Last week after Trump’s election, people started wearing safety pins to express solidarity with the women, non-whites, non-Christians, LGBTQ and disabled people who feel threatened heading into four years of a Trump presidency. The idea was taken from a similar movement in post-Brexit Britain. Yesterday, Christopher Keelty said here in HuffPost that wearing the pin was an embarrassment, meant only to assuage white guilt and bring comfort to the wearer, not the minority who might see the pin. He used phrases like, “Let me explain something to you,” and “I know, I know you’re uncomfortable,” and, “You need to sit in your guilt right now.” He recommended, instead of wearing a pin, carrying around a big “Black Lives Matter” sign.
Instead of agonizing over this in my white mind, I decided to ask some people in the groups Trump has targeted how they feel about the safety pin. Nine of out ten of them said, “Yes, it helps, please wear it.” I wore one yesterday and a gay couple stopped me in the grocery store, looked me in the eye, and said, “Hey.”

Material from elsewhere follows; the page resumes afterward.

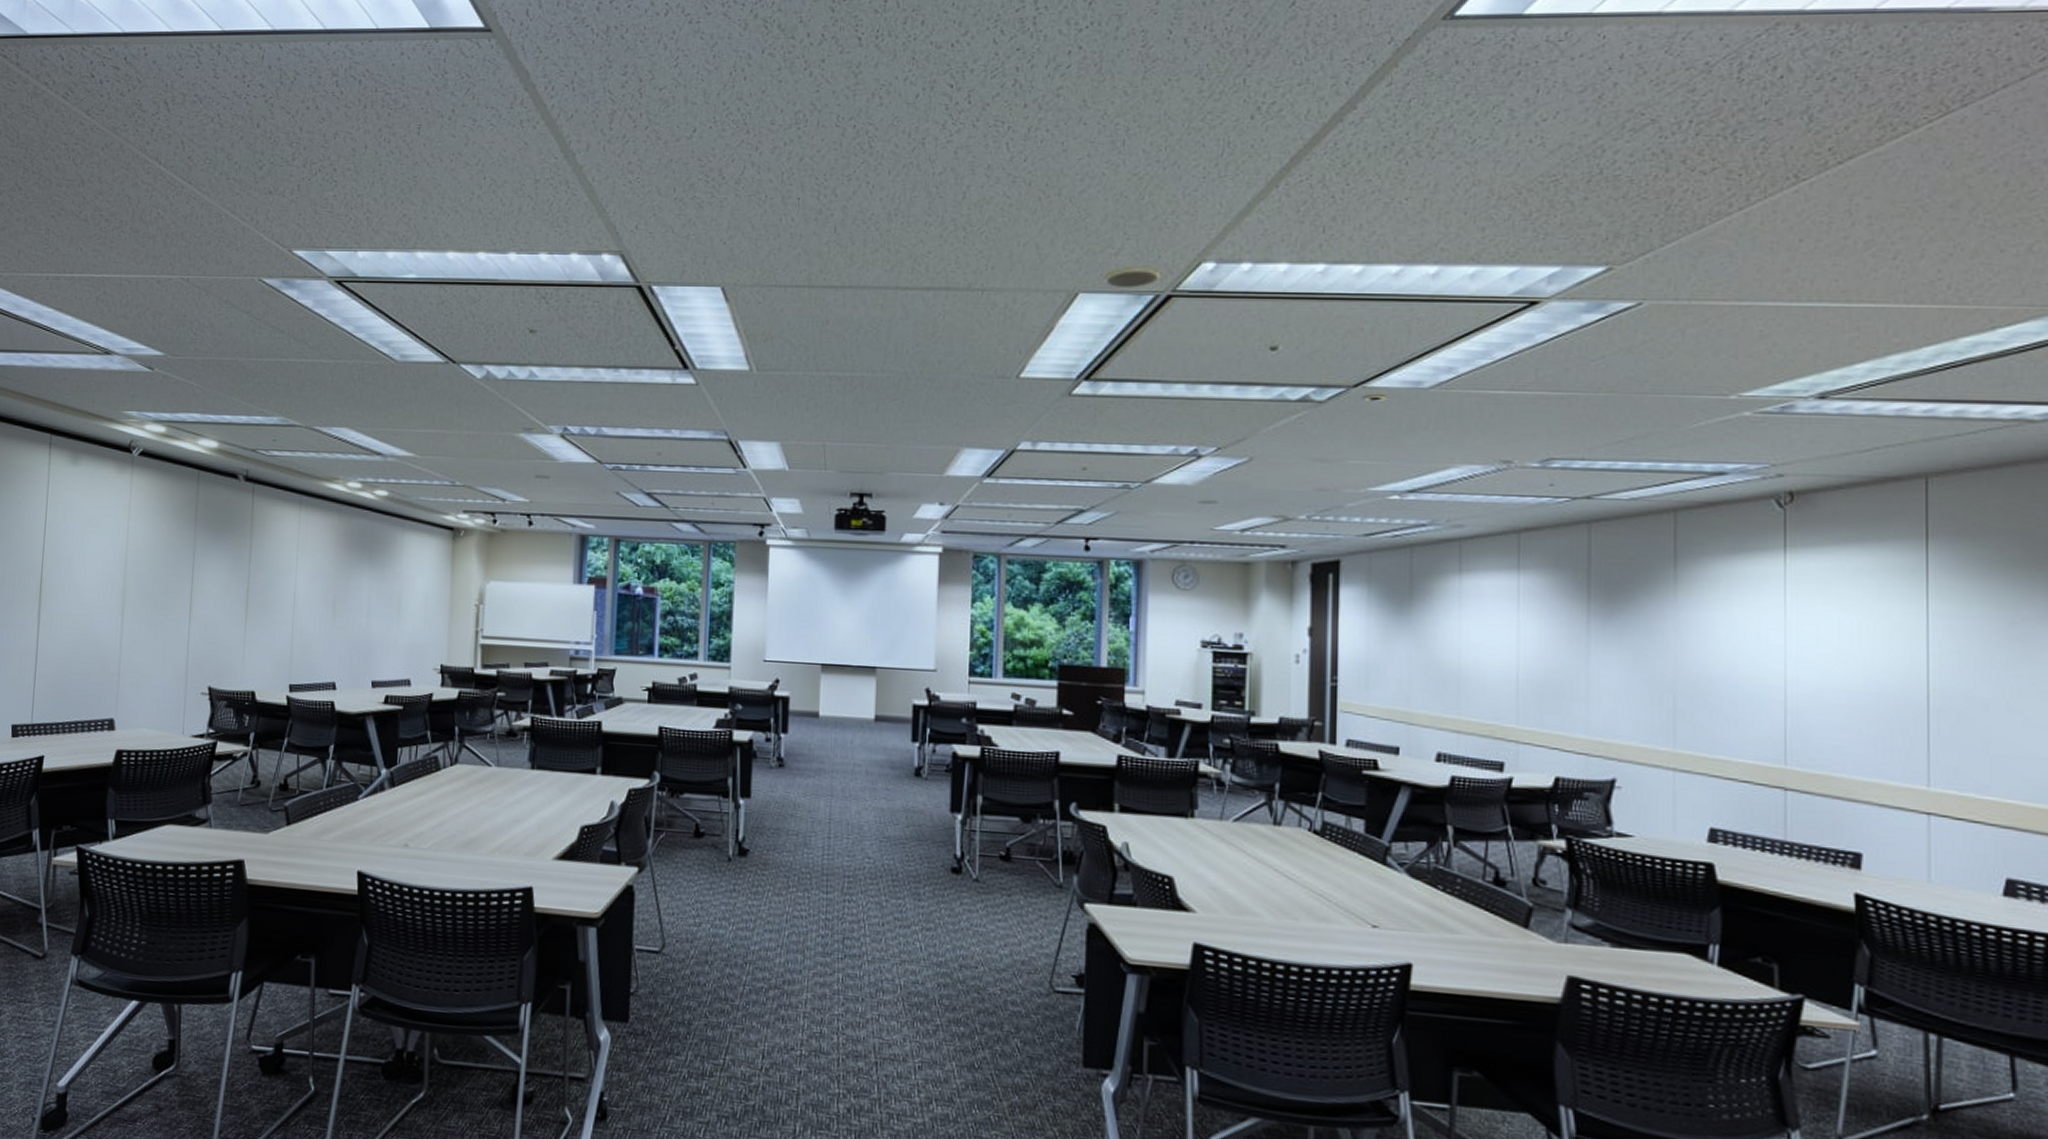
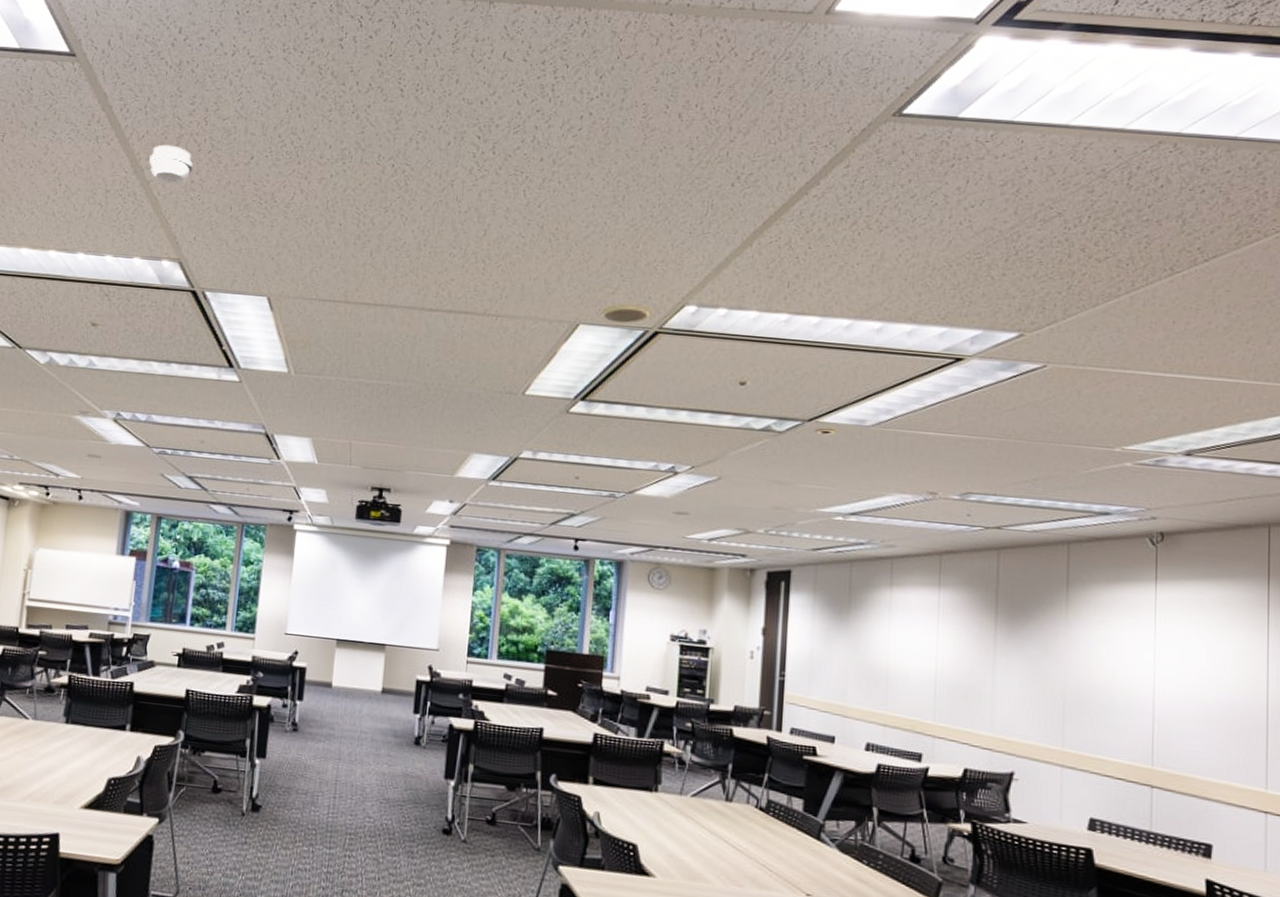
smoke detector: none [580,123,630,167] -> present [149,144,194,185]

Anyway, I’ll try to make this short because as a white woman, I’m only one step down on the privilege ladder from Keelty myself.
1. Not all of us feel guilty about Trump’s election or are wearing the pin because we’re afraid of being called racist and “want some way to assuage that guilt and reassure your neighbors that you’re one of the good ones.” Maybe that’s how Keelty feels. Not me. I feel enraged, sad, and emboldened about the election, but not guilty, mostly because I’ve learned that guilt doesn’t accomplish much. When I put on the pin yesterday, I did so with a desire to connect to and support others, not because I was steeped in guilt. Keelty knows his motivations and feelings, not mine.
2. I’m personally ready and willing to back up the safety pin by verbally and physically defending anyone I see being bullied, period. I will put my words and my body between a bully and his target, Trump or no Trump. I grew up stepping in between my alcoholic father and my mother, and getting slapped, kicked, and shoved for it. I’ve stood up for women of color getting slapped by their boyfriends in parking lots and put myself between protestors and women trying to get into the door of Planned Parenthood back in the days when people shot PP doctors dead. Don’t assume we’re all afraid to do the hard stuff.
3. On the other hand, the pin might be worn as a symbol of solidarity by someone who doesn’t have the resources, energy, or even physical capability to do anything else—if that person chooses. Has Keelty thought of that? In this case, the pin can form nonverbal connections between people in an instant that have lasting emotional effects. In a time when we need every large and small tool we can muster to connect, communicate, support, and organize, why immediately knock any of them?
4. There’s no reason to assume that someone wearing a pin isn’t also helping in many of the other ways Keelty recommends, wearing a “Black Lives Matter” T-shirt, or marching in the streets. People can, and are, doing all of that.
5. Safety pins don’t just identify us to minorities; they identify us to the opposition. They let Trump supporters know the majority of people in this country do not agree with them. That’s valuable in itself. Maybe Keelty’s right that Trump supporters will start wearing the pins to disguise themselves as sympathetic, but I’ll cross that bridge when we come to it.
6. There’s such a thing as good intentions. There’s such a thing as small acts of kindness and doing what you can on any given day: some days a little, some days a lot. No one needs Keelty or me to tell them how to act and what they feel. They can decide for themselves.
7. Anyone wondering if the pin—or anything else—helps or hurts, can always ask the black, Latino, Muslim, disabled, queer and female people in their lives for feedback, then shut up and listen.